9. Breach Notification
If we discover a breach affecting your personal data, we will notify you without undue delay and consistent with applicable law, and in any event within 72 hours where required by GDPR or similar regulations. For Australian residents, eligible data breaches will be reported to the OAIC as required by the Notifiable Data Breaches scheme.
10. Children
Phorvec is not directed at children under 16, and we do not knowingly collect personal data from children. If we learn that a child under 16 has provided personal data, we will delete it.
11. Changes to This Policy
Material changes will be announced at least 30 days before taking effect, via email to active commercial customers and a notice on the Phorvec website. Non-material changes (clarifications, formatting, new subprocessor of an existing category) take effect on publication.
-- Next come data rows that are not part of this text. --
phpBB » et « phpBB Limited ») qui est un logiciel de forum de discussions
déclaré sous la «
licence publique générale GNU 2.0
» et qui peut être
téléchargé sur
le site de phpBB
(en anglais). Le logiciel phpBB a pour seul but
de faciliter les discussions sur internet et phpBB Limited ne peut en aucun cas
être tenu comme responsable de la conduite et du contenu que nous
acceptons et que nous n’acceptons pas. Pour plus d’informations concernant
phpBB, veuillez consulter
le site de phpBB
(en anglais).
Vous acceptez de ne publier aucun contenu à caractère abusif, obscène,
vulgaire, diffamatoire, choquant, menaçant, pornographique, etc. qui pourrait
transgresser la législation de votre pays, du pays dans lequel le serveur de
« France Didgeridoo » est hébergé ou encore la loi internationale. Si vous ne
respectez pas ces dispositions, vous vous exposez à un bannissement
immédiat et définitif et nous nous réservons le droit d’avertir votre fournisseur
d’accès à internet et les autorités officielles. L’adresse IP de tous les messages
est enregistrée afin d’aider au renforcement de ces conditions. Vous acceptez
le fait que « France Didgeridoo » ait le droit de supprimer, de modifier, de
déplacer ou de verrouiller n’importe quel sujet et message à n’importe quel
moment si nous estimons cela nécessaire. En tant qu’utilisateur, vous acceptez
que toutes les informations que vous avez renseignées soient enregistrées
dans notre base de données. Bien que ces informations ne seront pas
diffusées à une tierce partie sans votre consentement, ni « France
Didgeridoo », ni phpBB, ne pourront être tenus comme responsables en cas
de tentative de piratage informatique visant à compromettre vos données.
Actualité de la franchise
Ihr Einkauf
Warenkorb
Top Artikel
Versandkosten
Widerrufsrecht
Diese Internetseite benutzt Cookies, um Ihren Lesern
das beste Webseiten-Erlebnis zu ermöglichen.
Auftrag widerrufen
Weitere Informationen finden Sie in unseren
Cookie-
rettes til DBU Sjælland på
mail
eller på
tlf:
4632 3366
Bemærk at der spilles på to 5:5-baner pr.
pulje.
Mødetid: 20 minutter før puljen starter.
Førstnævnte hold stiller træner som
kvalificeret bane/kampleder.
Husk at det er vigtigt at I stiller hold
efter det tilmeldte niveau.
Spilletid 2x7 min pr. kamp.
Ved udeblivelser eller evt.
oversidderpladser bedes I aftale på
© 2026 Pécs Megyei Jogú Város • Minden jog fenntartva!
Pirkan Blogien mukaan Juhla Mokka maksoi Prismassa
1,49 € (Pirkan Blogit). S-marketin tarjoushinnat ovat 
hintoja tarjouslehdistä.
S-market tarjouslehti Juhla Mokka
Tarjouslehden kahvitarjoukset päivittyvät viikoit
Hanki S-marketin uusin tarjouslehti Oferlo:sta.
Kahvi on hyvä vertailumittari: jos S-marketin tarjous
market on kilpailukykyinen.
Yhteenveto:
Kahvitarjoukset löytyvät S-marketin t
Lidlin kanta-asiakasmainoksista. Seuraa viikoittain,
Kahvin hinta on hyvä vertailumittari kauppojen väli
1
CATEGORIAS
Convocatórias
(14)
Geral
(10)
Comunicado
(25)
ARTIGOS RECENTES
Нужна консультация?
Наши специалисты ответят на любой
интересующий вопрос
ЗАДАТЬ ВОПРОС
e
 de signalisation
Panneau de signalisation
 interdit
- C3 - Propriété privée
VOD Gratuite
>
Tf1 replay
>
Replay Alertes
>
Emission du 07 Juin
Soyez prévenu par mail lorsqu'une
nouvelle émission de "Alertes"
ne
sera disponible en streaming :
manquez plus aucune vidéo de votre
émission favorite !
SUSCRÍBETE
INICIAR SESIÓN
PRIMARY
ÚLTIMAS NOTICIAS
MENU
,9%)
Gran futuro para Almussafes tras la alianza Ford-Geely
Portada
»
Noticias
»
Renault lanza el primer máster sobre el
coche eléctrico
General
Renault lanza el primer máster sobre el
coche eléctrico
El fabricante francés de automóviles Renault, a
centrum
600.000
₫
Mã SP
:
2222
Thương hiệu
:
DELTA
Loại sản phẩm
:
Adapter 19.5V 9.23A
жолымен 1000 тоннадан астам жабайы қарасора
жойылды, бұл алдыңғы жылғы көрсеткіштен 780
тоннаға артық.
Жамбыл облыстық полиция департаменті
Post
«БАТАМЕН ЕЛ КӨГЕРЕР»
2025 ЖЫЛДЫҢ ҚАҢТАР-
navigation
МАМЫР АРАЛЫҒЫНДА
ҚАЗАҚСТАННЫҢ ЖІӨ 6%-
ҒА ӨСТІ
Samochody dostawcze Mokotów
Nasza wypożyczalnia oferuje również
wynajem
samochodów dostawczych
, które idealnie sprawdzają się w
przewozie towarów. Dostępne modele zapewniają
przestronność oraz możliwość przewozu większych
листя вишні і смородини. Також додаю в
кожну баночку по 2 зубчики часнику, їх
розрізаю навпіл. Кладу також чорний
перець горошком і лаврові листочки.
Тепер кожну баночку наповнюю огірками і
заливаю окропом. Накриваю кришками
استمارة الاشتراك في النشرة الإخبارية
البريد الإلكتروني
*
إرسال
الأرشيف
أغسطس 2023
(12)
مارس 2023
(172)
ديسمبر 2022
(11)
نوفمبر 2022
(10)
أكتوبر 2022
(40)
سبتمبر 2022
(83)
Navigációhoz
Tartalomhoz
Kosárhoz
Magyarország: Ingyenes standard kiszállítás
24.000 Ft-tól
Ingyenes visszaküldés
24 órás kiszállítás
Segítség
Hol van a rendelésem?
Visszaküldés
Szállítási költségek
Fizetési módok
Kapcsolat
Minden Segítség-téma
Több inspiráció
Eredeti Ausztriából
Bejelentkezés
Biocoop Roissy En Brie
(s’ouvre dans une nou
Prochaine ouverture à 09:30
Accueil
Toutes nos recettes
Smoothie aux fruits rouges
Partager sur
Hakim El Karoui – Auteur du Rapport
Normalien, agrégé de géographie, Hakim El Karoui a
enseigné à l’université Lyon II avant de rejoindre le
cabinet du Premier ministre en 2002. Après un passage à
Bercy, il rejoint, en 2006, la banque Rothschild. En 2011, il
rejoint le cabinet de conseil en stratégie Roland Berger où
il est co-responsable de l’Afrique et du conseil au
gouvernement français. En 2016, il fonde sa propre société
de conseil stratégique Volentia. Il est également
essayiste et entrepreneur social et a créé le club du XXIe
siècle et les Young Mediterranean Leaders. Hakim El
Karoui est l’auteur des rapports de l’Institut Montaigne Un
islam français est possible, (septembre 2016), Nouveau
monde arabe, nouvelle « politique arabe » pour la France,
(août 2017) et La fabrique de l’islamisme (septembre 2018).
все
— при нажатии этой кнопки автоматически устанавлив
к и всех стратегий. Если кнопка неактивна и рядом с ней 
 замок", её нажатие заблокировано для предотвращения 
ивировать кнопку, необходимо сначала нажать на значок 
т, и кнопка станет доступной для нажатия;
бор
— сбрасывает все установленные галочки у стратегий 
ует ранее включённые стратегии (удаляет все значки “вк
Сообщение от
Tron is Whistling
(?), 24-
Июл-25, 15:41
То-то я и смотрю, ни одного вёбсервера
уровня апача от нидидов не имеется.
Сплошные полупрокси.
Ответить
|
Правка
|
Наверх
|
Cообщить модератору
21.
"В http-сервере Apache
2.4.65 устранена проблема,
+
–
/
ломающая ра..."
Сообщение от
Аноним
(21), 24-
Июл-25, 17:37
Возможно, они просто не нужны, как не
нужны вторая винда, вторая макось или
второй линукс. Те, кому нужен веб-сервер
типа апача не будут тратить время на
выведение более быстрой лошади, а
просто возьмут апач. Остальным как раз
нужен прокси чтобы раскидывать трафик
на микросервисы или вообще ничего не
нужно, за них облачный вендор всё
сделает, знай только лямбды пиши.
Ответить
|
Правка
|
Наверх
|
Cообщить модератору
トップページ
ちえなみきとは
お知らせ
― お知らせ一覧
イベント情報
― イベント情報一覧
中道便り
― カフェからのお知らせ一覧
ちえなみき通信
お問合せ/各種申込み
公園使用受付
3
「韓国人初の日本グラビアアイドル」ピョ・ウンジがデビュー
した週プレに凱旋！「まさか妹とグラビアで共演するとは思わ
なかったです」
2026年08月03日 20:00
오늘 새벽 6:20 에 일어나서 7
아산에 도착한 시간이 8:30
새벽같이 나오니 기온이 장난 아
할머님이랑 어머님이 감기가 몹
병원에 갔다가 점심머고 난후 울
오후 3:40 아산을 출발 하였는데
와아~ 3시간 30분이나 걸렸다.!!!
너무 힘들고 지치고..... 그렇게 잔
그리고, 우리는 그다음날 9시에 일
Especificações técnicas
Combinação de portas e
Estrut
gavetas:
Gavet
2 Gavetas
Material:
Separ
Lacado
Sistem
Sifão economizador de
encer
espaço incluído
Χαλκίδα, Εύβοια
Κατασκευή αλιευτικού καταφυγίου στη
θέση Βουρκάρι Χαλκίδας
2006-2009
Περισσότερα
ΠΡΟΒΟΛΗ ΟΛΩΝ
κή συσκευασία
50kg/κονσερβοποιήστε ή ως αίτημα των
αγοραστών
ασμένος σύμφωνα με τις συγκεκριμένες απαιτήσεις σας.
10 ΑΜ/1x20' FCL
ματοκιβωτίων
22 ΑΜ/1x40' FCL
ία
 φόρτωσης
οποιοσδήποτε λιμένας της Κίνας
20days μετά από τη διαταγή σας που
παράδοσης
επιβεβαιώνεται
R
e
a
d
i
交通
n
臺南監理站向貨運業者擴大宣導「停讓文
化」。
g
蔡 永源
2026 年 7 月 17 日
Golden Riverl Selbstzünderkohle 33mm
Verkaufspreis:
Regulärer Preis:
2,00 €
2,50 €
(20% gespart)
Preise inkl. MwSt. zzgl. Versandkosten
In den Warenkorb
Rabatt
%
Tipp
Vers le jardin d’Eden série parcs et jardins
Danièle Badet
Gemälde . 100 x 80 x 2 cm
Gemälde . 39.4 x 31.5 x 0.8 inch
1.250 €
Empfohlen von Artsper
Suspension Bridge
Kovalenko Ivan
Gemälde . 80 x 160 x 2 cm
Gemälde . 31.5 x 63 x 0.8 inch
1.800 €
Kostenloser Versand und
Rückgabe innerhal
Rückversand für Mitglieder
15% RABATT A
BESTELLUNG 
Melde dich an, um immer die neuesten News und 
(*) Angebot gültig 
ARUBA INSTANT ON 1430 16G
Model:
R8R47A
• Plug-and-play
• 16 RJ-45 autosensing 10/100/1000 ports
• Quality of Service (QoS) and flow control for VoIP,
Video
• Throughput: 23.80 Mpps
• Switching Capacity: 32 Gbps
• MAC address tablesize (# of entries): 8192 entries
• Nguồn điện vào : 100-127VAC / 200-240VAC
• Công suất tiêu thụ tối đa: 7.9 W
12. Legal Entity and Contact
Legal entity: Teressoft Pty Ltd (the operator of the Phorvec project) Privacy contact: privacy@phorvec.com General contact: hello@phorvec.com Licensing contact: licensing@phorvec.com
Data Protection Officer: Not appointed — Teressoft Pty Ltd is below the APP-16-required threshold. A DPO / EU Representative will be designated before signing EU enterprise customers who require one.